[Dataset excerpts — start]
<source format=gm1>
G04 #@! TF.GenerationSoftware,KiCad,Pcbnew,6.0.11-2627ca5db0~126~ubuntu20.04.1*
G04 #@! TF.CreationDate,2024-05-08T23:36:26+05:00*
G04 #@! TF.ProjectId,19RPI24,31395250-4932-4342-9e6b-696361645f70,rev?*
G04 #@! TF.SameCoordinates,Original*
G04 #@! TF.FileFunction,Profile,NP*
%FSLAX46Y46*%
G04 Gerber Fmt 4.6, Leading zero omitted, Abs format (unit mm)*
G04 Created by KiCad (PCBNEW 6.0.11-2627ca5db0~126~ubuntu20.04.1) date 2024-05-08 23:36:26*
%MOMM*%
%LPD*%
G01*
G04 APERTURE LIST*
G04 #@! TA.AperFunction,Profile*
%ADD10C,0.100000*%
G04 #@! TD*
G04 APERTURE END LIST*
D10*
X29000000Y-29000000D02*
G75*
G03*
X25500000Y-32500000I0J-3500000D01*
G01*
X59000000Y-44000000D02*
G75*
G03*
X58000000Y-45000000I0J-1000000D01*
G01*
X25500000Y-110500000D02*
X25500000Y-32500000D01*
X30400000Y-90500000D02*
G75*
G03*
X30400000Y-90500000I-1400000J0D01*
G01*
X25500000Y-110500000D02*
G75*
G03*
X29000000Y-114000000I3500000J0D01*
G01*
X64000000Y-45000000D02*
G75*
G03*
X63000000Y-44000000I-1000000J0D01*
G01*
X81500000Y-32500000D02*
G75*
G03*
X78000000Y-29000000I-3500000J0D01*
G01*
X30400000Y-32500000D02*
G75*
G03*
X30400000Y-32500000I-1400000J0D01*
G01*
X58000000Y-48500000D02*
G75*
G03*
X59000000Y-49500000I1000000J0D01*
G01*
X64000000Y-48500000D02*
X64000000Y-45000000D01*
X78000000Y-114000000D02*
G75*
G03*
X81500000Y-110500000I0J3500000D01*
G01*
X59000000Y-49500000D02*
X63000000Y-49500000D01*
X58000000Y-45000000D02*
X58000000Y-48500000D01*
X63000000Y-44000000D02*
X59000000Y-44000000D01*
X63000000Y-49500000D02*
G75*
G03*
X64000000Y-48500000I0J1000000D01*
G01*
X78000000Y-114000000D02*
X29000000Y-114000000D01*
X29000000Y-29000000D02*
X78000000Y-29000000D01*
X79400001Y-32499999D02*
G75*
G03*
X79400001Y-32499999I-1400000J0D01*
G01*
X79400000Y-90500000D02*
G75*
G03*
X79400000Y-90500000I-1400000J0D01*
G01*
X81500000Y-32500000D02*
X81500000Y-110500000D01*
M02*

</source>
[Dataset excerpts — finish]
[Dataset excerpts — start]
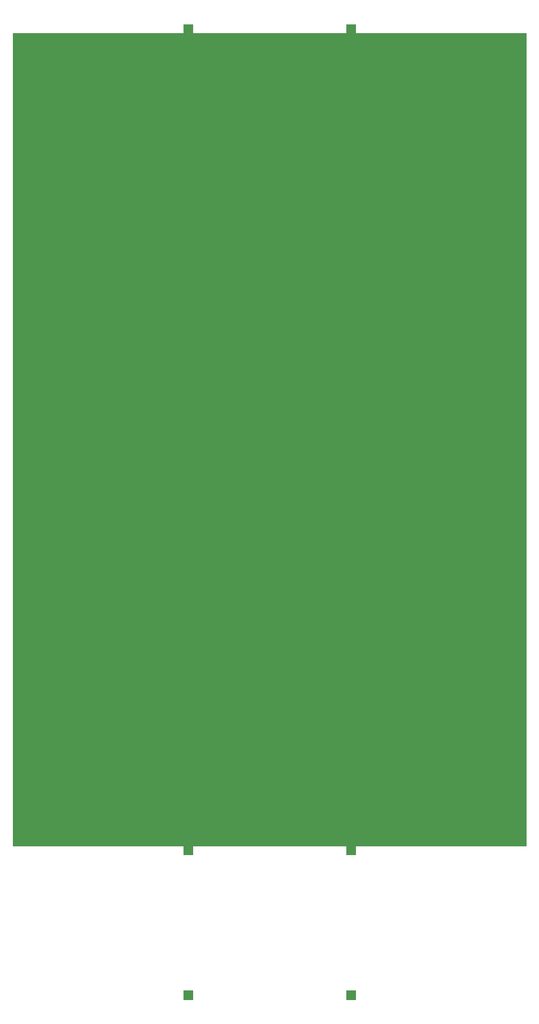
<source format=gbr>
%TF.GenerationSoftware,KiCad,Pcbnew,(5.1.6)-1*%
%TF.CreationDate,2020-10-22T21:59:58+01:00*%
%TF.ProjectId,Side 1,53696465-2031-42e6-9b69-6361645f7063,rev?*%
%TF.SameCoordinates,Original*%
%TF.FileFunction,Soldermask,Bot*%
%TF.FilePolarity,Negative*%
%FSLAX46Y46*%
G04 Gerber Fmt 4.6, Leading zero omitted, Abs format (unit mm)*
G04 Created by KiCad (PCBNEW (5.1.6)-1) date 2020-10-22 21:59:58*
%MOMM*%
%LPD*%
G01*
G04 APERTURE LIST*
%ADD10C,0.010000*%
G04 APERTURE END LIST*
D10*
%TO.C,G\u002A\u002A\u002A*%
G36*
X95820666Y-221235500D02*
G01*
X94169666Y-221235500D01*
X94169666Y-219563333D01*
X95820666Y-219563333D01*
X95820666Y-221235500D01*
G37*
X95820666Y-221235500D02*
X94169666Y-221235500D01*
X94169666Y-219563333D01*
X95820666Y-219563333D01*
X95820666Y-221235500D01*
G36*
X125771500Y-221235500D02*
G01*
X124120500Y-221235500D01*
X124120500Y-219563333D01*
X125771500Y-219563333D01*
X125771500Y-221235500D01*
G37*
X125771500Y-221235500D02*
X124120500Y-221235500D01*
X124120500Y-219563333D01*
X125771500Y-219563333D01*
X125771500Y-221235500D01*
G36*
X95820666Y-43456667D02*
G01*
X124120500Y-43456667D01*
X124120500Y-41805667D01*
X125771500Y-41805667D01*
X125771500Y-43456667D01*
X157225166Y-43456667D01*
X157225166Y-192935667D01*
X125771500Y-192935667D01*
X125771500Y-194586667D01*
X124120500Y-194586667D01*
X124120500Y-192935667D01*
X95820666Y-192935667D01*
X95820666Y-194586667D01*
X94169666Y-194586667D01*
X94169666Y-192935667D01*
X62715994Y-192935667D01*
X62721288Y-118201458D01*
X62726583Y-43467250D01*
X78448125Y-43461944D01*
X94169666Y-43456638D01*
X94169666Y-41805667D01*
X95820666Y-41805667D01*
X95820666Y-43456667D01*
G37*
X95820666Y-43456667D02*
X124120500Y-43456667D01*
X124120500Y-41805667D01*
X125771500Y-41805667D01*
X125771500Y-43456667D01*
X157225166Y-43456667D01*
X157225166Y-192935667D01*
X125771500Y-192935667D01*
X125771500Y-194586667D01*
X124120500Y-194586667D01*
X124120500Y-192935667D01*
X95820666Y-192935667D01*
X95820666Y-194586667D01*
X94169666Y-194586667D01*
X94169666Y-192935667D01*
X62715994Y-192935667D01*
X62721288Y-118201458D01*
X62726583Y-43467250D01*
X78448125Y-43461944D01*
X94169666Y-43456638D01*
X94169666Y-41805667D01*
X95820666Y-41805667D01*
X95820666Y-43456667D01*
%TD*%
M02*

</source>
[Dataset excerpts — finish]
[Dataset excerpts — start]
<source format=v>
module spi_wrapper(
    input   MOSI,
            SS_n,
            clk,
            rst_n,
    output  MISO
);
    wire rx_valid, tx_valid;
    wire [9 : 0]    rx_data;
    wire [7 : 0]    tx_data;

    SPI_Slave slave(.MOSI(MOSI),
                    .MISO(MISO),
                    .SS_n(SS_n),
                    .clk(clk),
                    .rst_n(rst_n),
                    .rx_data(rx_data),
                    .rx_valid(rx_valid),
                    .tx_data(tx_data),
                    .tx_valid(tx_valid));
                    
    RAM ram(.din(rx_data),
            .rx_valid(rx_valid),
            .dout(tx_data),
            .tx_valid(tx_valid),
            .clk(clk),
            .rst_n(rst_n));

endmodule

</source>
[Dataset excerpts — finish]
- [Written task]
Among the records above, find the lines that contain "CreationDate" and copy every one.

- [Problem solution]
G04 #@! TF.CreationDate,2024-05-08T23:36:26+05:00*
%TF.CreationDate,2020-10-22T21:59:58+01:00*%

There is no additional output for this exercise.